In April 1770 Parliament repealed all the Townshend duties, except for the tea duty, which was kept in order to assert the principle that the British government had the right to tax the colonists.  Tea thus acquired an emblematic significance, though it had little financial importance as it was smuggled in from Holland anyway.   

By 1771 the American situation seemed calm enough for North to declare ‘the American disputes are settled, and there is nothing much to interrupt the peace and prosperity of the nation’.  But in the following year, prompted by Samuel Adams, towns in Massachusetts set up Committees of Correspondence to coordinate resistance, and other colonies soon followed suit.

The Gaspee Affair

On 9 June 1772, HMS Gaspee, a British customs schooner that had been engaged in anti-smuggling operations, ran aground in shallow water near what is now known as Gaspee Point in the city of Warwick, Rhode Island, while chasing the packet boat Hannah. A group of men led by Abraham Whipple and John Brown attacked, boarded, looted, and torched the ship. After a period of quiet, this incident inflamed tensions again.

The Boston tea party  

In 1773 the government reduced the duties on tea in an attempt to aid the struggling East India Company – to dispose of its surplus tea, and to undercut the cost of smuggled goods. But it also gave the Company monopolistic power to sell the tea through special agents, undercutting the profits of the colonial merchants, who had been smuggling in tea from Holland. The Sons of Liberty saw this as an affront and on 16 December, some fifty of them boarded three tea ships in Boston harbour, and dumped 342 chests into the harbour, cheered on by the crowd.

The Coercive Acts 

Technically, this act was a breach of the East India Company’s private property. From the British point of view it was the last straw and in 1774 North introduced the Coercive Acts (known to the Patriots as the Intolerable Acts), which were carried overwhelmingly in both Houses. Boston harbour was to be closed until reparation was paid and the Massachusetts Charter was remodelled, with the elected council being replaced by a nominated one. On 31 May General Thomas Gage, the new military commander, arrived in Boston with four regiments to enforce these acts.

This simply convinced the Americans that there was a conspiracy to destroy their liberties. British goods were boycotted throughout the colonies. Both sides were now locked into a cycle of action and over-reaction. 

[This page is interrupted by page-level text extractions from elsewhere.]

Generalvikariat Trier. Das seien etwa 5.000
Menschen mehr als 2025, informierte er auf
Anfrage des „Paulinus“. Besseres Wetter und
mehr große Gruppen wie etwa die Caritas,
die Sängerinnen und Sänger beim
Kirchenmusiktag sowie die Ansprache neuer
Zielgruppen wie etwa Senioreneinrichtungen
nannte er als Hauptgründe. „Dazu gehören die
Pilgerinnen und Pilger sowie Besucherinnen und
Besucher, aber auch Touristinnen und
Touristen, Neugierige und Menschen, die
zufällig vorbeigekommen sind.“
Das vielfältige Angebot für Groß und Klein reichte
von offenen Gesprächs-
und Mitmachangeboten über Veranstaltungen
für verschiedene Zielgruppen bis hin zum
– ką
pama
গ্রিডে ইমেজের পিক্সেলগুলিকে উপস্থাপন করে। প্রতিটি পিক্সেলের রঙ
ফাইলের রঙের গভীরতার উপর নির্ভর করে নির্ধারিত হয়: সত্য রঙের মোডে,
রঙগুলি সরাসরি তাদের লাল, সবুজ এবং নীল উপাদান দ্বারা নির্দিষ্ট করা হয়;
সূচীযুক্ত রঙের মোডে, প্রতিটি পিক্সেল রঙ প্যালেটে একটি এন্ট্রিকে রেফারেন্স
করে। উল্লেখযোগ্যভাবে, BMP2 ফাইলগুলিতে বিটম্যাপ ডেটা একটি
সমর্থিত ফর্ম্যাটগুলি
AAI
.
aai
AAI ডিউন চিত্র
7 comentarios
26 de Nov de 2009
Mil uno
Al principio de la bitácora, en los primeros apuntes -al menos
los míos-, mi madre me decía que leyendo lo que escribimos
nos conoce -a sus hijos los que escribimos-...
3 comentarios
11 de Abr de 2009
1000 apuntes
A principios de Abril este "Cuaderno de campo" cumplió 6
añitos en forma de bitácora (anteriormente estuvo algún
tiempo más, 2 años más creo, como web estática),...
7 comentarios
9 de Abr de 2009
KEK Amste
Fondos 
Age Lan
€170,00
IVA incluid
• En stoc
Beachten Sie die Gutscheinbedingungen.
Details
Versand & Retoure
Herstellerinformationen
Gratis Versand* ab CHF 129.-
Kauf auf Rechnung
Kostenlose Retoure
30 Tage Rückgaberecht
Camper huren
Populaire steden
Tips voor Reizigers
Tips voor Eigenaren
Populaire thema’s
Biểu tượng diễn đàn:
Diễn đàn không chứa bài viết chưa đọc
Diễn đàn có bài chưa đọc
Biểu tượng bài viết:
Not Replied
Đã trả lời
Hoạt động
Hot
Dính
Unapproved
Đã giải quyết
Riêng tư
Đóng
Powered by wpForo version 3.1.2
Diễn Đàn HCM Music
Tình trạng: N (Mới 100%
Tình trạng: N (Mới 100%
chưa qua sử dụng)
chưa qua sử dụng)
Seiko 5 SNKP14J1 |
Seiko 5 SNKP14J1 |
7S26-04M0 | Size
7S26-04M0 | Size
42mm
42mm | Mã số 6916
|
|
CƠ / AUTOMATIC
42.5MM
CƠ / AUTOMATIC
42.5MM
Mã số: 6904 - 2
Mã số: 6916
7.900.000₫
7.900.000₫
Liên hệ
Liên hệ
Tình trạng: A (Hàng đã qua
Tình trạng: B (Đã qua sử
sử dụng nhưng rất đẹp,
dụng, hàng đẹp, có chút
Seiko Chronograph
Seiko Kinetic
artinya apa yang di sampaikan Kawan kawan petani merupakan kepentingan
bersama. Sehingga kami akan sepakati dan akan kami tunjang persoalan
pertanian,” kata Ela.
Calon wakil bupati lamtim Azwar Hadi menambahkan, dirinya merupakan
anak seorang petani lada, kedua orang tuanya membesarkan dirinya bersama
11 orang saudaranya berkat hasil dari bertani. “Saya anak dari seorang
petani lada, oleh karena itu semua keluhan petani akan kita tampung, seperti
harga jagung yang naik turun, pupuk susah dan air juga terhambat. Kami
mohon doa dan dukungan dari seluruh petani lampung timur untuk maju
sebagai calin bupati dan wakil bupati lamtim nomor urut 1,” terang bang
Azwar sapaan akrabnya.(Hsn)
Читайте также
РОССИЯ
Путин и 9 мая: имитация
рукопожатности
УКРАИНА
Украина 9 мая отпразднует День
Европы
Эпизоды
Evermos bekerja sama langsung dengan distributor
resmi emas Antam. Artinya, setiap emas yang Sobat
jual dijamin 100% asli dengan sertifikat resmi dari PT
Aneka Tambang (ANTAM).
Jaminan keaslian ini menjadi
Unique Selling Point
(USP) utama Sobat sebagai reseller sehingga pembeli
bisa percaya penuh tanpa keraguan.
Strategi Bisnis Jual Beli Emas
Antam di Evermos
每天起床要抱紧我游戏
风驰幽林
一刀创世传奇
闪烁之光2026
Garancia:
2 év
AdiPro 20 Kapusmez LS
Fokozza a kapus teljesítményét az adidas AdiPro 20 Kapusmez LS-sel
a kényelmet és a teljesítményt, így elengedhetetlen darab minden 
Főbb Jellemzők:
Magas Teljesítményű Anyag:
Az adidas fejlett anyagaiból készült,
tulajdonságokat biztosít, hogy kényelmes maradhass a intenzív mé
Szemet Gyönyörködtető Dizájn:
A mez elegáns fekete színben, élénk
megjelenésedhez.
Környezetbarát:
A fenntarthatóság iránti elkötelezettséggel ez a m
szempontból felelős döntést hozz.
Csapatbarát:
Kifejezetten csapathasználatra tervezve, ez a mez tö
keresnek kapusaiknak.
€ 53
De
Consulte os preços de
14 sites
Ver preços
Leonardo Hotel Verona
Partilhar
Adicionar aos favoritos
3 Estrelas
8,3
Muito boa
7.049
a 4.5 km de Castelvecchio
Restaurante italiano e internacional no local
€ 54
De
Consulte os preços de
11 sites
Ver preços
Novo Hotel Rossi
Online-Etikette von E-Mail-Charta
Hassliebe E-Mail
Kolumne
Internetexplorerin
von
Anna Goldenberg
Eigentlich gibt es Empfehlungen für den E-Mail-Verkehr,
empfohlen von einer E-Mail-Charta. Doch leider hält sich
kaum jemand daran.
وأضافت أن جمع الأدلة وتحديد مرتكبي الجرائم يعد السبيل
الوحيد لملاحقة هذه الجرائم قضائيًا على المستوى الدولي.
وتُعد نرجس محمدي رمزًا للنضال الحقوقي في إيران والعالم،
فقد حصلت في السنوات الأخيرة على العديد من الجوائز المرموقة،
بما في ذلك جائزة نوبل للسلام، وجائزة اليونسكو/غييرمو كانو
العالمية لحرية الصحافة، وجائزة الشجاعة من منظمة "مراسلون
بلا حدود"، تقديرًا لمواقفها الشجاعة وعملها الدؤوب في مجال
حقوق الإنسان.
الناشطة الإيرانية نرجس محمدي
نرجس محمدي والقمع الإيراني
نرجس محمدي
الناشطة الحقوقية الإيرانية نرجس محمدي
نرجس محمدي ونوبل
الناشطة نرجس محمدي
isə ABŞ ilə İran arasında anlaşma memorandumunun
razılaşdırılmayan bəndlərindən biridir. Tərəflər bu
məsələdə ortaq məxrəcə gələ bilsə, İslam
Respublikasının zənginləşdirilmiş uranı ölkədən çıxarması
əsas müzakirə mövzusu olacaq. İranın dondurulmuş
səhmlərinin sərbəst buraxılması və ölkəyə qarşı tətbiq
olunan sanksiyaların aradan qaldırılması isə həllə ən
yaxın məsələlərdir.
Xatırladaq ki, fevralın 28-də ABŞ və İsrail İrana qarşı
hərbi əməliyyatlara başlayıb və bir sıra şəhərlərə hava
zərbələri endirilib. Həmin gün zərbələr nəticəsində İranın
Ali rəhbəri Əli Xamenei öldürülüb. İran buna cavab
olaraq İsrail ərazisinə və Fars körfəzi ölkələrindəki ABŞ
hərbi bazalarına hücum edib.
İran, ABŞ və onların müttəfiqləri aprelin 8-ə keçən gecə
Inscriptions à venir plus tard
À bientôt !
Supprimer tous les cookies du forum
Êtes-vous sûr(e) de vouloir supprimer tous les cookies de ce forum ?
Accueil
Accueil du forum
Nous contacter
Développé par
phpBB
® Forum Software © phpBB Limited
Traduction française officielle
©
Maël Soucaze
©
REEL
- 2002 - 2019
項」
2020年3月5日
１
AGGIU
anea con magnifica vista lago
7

‘It was against this background that the thirteen British colonies of North America finally made the shift from a collection of discrete jurisdictions barely communicating with each other in 1763 to an almost coherent body of individuals who, by 1776, were able to equate their quibbles with the British Crown with “the cause of all mankind”.' Susan-Mary Grant, A Concise History of the United States of America (Cambridge, 2012, p. 103)

The Continental Congress

On 5 September 1774 delegates from all thirteen colonies except Georgia gathered in Philadelphia in the First Continental Congress
They denounced the Coercive Acts, approved a boycott of British imports and authorised military preparations.